Your shapely legs beneath the flounces they pursue
Arouse and torment obscure desires
Like two sorceresses who stir
A black philtre in a deep vessel.
Your arms which would scorn precocious Hercules
Are the worthy rivals of glistening boas,
Made to clasp stubbornly
Your lover, as if to imprint him on your heart.
On your large, round neck, on your plump shoulders,
Your head moves proudly and with a strange grace ;
With a placid, triumphant air
You go your way, majestic child.
– William Aggeler, 1954



The Splendid Ship

Oh soft enchantress, I’ll record with truth
The diverse beauties that adorn your youth.
Yes, I will paint your charm
Of womanhood with childhood arm in arm.
When you go sweeping your wide skirts, to me
You seem a splendid ship that out to sea
Spreads its full sails, and with them
Goes rolling in a soft, slow, lazy rhythm.
Over your tall, round neck and those plump shoulders,
Your head swans forth its pride to all beholders,
With grace triumphant, mild,
And strange, you go your way, majestic child.
Oh soft enchantress, I’ll record with truth
The diverse beauties that adorn your youth.
Yes, I will paint your charm
Of womanhood with childhood arm in arm.
Your bosom juts and stretches every stitch,
Triumphant bosom, like a coffer rich
With bosses round and rare,
Like shields that draw the lightning from the air.
Provoking shields, with rosy points uplifted !
Coffer of secret charms, superbly gifted,
Whose scents, liqueurs, and wine
Turn heart and brain deliriously thine.
When you go sweeping your wide skirts, to me
You seem a splendid ship that out to sea
Spreads its full sails, and with them
Goes rolling in a soft, slow, lazy rhythm.

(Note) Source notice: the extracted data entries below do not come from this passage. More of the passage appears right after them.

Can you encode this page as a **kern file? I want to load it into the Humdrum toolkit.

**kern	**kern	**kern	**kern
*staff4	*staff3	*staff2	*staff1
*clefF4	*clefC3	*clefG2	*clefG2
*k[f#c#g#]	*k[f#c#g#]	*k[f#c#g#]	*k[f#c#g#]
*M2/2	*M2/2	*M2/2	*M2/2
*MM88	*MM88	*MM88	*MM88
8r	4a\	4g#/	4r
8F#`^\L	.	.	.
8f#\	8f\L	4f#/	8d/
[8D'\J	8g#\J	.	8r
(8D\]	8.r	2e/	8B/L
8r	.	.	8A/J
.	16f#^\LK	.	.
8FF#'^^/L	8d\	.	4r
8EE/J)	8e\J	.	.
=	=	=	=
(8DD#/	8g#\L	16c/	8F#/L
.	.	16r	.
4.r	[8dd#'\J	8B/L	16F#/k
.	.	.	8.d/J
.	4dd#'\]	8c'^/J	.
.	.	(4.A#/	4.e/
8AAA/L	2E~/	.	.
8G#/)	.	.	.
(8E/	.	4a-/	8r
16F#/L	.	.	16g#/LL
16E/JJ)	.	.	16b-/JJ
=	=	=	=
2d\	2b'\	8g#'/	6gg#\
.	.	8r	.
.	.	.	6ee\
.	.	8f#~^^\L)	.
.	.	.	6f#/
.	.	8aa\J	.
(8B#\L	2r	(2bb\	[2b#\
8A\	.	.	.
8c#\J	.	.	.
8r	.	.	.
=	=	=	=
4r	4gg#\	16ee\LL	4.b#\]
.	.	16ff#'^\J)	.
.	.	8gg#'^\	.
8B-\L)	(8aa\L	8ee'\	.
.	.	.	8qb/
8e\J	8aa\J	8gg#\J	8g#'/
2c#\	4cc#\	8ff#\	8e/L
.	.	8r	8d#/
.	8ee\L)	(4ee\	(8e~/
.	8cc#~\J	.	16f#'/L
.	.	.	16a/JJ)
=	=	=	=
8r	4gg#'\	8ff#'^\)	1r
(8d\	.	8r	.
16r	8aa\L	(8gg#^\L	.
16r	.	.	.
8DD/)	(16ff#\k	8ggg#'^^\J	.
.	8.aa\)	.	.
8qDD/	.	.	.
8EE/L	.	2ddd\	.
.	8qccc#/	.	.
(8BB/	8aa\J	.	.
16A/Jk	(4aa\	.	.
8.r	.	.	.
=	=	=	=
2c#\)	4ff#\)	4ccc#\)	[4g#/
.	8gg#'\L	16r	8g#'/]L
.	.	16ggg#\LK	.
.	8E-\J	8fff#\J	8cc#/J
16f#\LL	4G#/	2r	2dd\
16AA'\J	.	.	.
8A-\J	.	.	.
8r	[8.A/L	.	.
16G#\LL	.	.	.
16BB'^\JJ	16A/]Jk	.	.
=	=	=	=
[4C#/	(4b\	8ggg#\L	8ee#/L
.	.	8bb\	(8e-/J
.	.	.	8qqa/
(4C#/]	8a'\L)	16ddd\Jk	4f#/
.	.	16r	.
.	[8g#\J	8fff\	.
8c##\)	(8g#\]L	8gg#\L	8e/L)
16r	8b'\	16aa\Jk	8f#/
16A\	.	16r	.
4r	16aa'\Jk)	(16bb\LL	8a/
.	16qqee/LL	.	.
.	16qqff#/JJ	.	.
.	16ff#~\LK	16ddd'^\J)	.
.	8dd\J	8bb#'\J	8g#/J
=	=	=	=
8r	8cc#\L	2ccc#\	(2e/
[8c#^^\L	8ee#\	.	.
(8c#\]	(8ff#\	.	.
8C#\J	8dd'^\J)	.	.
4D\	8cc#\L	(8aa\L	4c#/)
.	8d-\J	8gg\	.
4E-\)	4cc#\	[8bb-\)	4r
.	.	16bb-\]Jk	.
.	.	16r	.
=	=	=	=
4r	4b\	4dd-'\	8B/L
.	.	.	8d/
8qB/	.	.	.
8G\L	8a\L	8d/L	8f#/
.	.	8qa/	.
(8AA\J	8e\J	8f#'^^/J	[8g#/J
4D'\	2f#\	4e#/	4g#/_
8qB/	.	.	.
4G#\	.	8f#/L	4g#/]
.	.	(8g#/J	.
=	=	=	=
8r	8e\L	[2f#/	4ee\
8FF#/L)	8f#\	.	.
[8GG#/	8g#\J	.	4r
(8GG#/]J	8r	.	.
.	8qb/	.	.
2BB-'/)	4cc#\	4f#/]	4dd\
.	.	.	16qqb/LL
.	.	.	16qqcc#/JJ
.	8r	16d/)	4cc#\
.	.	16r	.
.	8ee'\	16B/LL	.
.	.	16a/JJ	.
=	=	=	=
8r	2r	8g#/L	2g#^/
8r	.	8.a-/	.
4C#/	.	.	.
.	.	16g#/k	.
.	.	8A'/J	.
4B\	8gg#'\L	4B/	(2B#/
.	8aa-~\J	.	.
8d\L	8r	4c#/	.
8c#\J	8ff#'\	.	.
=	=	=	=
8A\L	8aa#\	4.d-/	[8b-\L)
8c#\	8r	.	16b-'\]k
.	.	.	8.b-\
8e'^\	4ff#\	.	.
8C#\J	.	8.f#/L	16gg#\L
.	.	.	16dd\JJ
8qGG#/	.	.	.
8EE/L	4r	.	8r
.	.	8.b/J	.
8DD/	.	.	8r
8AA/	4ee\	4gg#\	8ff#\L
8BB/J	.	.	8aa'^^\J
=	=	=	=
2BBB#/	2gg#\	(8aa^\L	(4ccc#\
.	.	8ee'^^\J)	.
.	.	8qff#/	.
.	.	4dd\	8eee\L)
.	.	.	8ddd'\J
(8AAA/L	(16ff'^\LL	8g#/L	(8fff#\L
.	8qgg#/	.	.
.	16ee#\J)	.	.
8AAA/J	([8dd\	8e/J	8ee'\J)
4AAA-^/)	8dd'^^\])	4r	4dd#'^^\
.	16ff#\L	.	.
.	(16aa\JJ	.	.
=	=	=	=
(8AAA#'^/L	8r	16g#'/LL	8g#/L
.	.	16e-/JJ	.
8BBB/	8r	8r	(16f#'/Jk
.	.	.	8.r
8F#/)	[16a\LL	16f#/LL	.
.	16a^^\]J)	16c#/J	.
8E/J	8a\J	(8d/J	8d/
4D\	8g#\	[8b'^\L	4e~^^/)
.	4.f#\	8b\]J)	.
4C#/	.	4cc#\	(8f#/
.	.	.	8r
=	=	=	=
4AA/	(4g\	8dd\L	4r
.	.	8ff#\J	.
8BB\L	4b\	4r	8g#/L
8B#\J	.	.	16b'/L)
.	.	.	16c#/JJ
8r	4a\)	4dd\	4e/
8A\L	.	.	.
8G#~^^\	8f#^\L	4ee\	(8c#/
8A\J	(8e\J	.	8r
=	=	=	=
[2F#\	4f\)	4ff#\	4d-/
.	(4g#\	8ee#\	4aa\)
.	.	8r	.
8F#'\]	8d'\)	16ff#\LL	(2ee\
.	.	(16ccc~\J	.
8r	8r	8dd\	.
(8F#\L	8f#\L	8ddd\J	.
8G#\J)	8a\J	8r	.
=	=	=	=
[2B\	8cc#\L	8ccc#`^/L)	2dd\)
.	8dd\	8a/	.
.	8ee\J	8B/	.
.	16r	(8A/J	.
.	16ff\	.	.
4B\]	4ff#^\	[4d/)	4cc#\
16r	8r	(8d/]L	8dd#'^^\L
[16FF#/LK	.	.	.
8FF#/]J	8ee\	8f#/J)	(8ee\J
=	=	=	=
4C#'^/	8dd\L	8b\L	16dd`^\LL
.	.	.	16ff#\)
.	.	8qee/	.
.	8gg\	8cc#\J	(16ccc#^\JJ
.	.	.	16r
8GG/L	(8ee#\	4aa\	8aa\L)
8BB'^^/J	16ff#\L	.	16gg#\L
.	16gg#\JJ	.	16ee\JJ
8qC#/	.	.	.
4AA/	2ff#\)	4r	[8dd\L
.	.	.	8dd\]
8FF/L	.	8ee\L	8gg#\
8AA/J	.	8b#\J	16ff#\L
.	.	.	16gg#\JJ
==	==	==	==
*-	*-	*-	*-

Your noble thighs, beneath the silks they swirl,
Torment obscure desires and tease me, girl ;
Like sorcerers they are
That stir black philtres in a deep, cool jar.
Your arms precocious Hercules would grace
And vie with pythons in their bright embrace :
The pressure they impart
Would print your lovers’ image on your heart.
Over your tall, round neck and those plump shoulders
Your head swans forth its pride to all beholders,
With grace triumphant, mild,
And strange, you go your way, majestic child.